She dumped the body on the fire and watched the flames eat into it. Her expression had hardened, her face steeling itself with resolve. She stoked the fire with a forked stick.
Savage was crouching just like her on the far side of the fire, and she could barely see the outline of his shoulders and his thickening beard through the flames. For a moment, Cameron imagined she was looking into a mirror and seeing herself lit in fire, but the sensation passed like a warm spell of water in the sea.
"Three more," she said.
They sat silently around the fire until exhaustion finally caught up with them, and they drifted off to their respective tents, one by one, to steal a few hours' rest before the morning recons.
Having cleaned her hands with antibacterial gel, Cameron settled in for first watch, resting the spike across her knees. Diego sat, exhausted, leaning against the base of a log, the radio between his legs. He clicked tediously through his SOS. By now, Cameron knew the pattern by heart.
"Would it help if you told them I'd be willing to run future expeditions here, monitor the island life?" Diego asked, his eyes on the radio.
"I don't know," Cameron said.
His keying the handset was the only noise in the darkness. After a few moments, Diego raised his head. "They would really do it?"
Cameron looked at him blankly.
"Bomb the island," he clarified.
"If they deem it necessary, yes."
"Necessary." Diego laughed a short, sad laugh. "It'll leave this place nothing but barren volcanic rock. A dead hump of stone protruding from the sea, just like it was three million years ago." He clicked the handset. Long short long. "Three million years. Three million years of life taking hold here in minute, painstaking increments." His ponytail swayed as he shook his head. "One third of the plants here are found nowhere else. Half of the birds and insects. Ninety percent of the rep-tiles. These tortoises could be the same ones Darwin himself saw on his expedition. The very same ones."
Cameron did not respond.
"When you look around here," he asked "what do you see?"
Cameron shrugged. "Rocks. Trees."
Diego laughed his sad laugh again. He pointed to a small fern that rose from the matted grass past the fire. "Spores of ferns can resist low temperatures. They were sucked up in the air, probably blown out here all the way from the mainland, and they dropped to the earth with the condensation." He gestured to the Scalesia forest. "The first Scalesia seeds, probably carried over in birds' stomachs, or stuck to the mud on their feet." He spread his arms wide. "Legumes are plentiful here because the empty space between the embryo and external shell makes their seeds like little rafts. Cotton-resilient to long stays in salt water." He raised a hand from the radio, watching an ant work its way along his forearm. "Ants carried here on palm tree logs. Turtles using the pockets of air between their upper backs and shells to float out here, spiders surviving windstorms, dropping to the islands from three thousand meters."
He dropped his hands heavily to the ground between his legs. "You see rocks and trees. I see order and reason and design and beauty." He lowered his head. "Don't let them bomb this island."
"It got to this from bare lava," Cameron said. "It can do it again."
Diego studied her, and she grew uncomfortable under his eyes. Finally, he looked away. His voice was hoarse when he spoke. "Some people never realize how valuable something is until they destroy it."
Chapter 55
For the first time in nearly 120 hours, Derek slept. He dreamed of Jacqueline's eyes, enigmatic swirling pools as dark as blood. He could have sworn they were lighter once, that they flickered with some hidden illumination, but maybe that had been his imagination.
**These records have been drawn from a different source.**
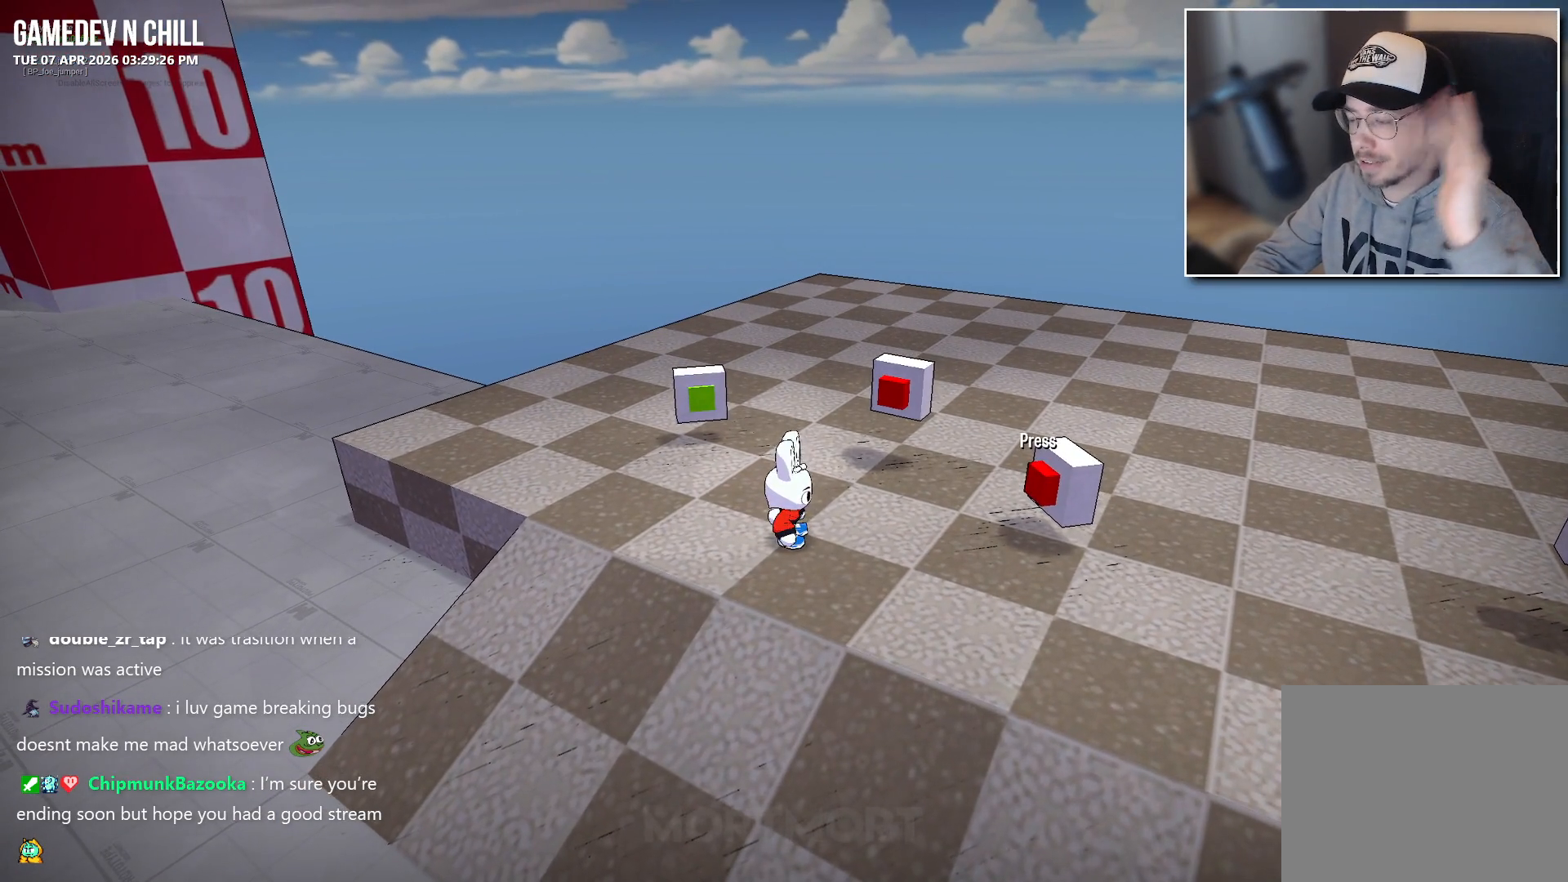
{"buttons": [], "left_stick": "center", "right_stick": "center", "events": []}
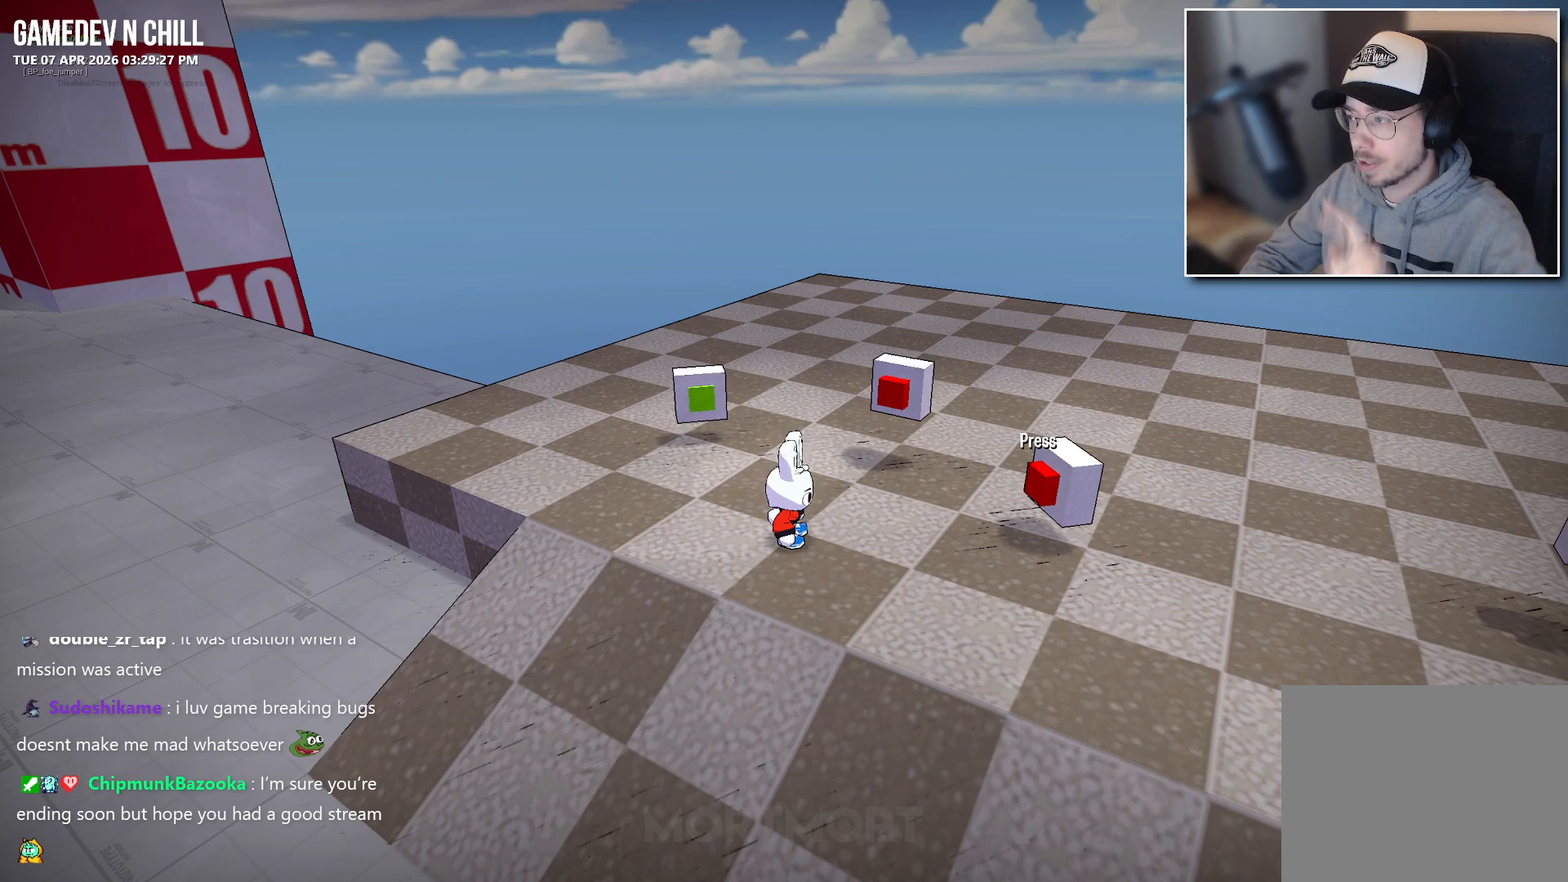
{"buttons": [], "left_stick": "center", "right_stick": "center", "events": []}
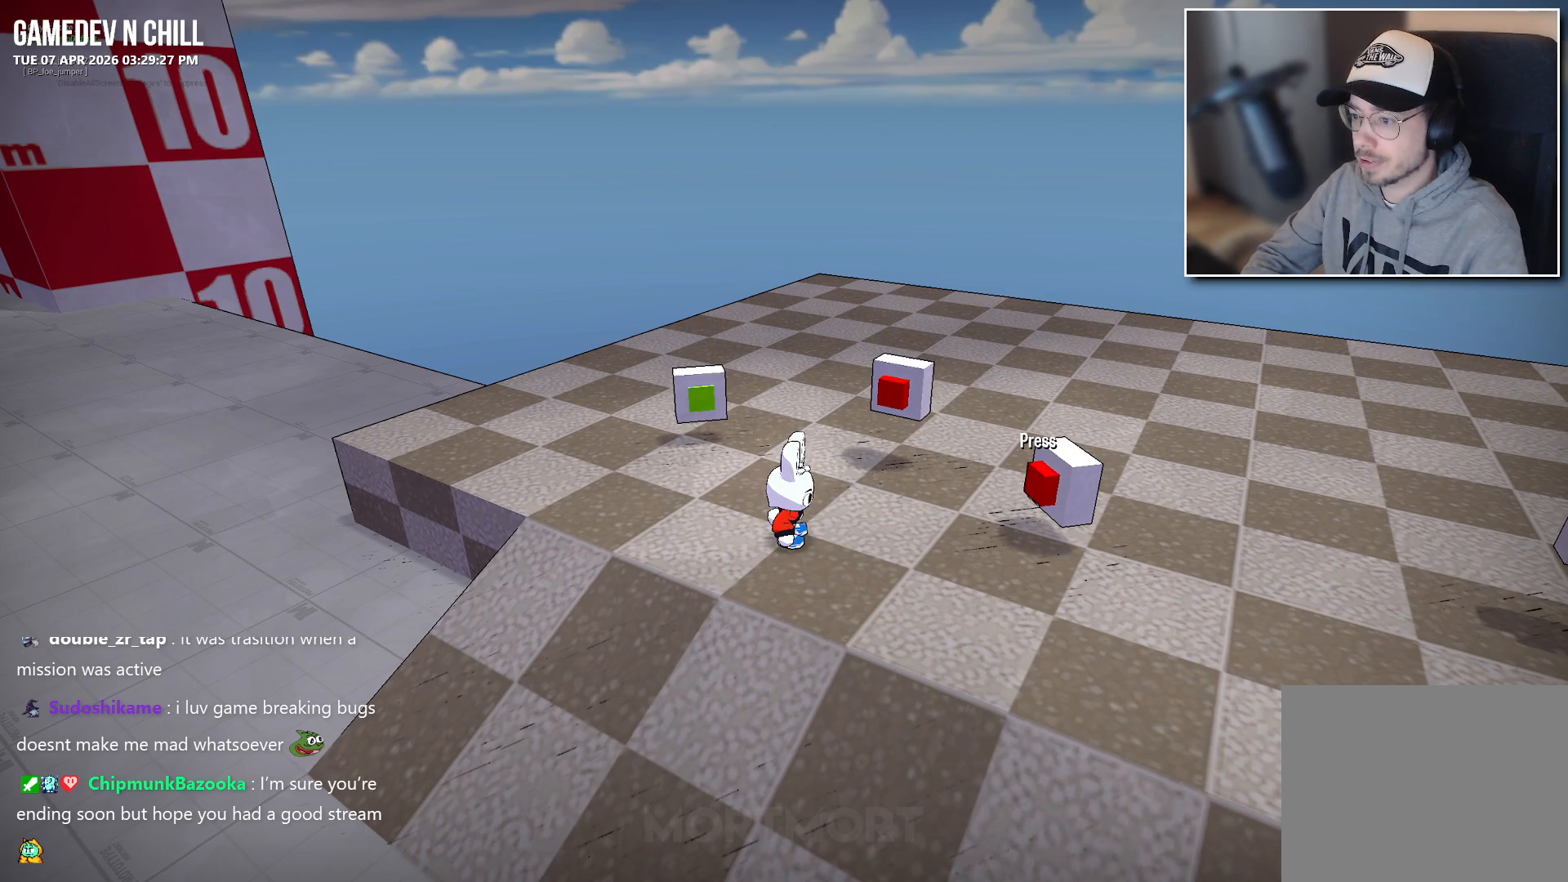
{"buttons": [], "left_stick": "up", "right_stick": "center", "events": [[33, "right_stick", "right"], [300, "right_stick", "center"], [417, "left_stick", "up"]]}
The Night Of, he'd gone alone to midnight mass. The drive home afterward was peaceful, but the air had choked out of him when his house first loomed in view. It had looked different, imperceptibly yet ter-rifyingly altered. Branches had curled into the sky, skeletal fingers straining toward the moon. Shadows had fallen in chunks and blocks about the yard at all the wrong angles; the yellow paint had grown wan; the front door had gleamed as if afire. He'd known at once that something was dreadfully wrong within.
He stirred from his sleep, the inside of the tent lit green from the can-vas. His dreams had been painfully vivid. He raised the flap of the tent and peered out, feeling like a captive, which he supposed he was. Tank sat on the log facing the forest. A spike leaned against the log beside him.